Into the Storm
After I saw “Into the Storm” this summer, I dismissed it as forgettable entertainment, but apparently I was even more spot-on in this assessment than I thought. When I was looking over titles in deciding what new video to write about this week, I literally couldn’t remember if I’d seen it or not.
That doesn’t mean it’s bad. It’s a perfectly agreeable special effects-heavy disaster thriller, with a few spectacular scenes as a major tornado event rips through a fictional Midwestern town. The characters are flat and uninteresting, and exist merely as the audience’s stand-ins as they bear witness to the unfolding spectacle.
To say the movie borrows from 1997’s “Twister” is an understatement; this is essentially an unauthorized remake. A team of stormchasers cruises around in a specially modified vehicle that is tornado-proof — we’ll see about that! — to capture the storm for posterity, scientific data and social media dap. Soon they’re in over their heads and debris is flying around everywhere.
This is part of the “found-footage” style of filmmaking, in which the characters are using video cameras to record what happens to them in real time.
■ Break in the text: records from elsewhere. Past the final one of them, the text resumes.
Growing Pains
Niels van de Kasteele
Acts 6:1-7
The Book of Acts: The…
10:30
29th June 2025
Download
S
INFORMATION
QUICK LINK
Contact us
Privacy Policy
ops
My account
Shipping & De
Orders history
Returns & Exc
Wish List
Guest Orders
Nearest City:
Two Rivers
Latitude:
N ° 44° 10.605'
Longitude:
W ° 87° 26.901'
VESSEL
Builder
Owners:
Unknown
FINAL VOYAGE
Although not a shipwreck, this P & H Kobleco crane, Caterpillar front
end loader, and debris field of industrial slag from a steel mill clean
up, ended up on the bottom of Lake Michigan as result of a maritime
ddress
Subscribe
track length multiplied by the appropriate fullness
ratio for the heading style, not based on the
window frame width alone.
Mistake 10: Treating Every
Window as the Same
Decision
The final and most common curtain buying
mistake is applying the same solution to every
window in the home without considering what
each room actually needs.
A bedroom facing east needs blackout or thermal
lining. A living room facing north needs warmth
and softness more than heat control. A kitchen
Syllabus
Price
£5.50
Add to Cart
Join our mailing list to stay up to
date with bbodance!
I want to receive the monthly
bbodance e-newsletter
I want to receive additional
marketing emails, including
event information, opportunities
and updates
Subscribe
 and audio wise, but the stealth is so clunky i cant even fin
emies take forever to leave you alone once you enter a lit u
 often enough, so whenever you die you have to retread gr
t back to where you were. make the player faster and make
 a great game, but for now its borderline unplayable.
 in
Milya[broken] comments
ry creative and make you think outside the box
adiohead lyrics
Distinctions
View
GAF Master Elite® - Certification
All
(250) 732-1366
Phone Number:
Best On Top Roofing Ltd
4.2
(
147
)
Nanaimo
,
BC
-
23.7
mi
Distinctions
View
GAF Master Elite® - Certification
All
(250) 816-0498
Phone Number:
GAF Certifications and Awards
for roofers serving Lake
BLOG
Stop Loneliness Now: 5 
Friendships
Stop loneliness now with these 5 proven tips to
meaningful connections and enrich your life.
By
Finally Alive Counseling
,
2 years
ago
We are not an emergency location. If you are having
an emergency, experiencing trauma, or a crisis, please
It’s a nice gimmick, but sometimes you wonder why people don’t put down their camcorders to help their fellows in need.
Matt Walsh and Sarah Wayne Callies play the clashing leaders of the storm team; Richard Armitage is the vice principal of the local high school given to derring-do; Max Deacon and Nathan Kress play his video-happy sons; and Alycia Debnam Carey is the obligatory cute girl.
“Into the Storm” is the cinematic equivalent of fast food: quick, cheap, tasty and soon evacuated from mind and body.
DVD extras are limited to a single making-of featurettes, “Fake Storms: Real Conditions.” Upgrade to the Blu-ray combo pack and you add two more, “Into the Storm: Tornado Files” and “Titus: The Ultimate Chasing Vehicle.”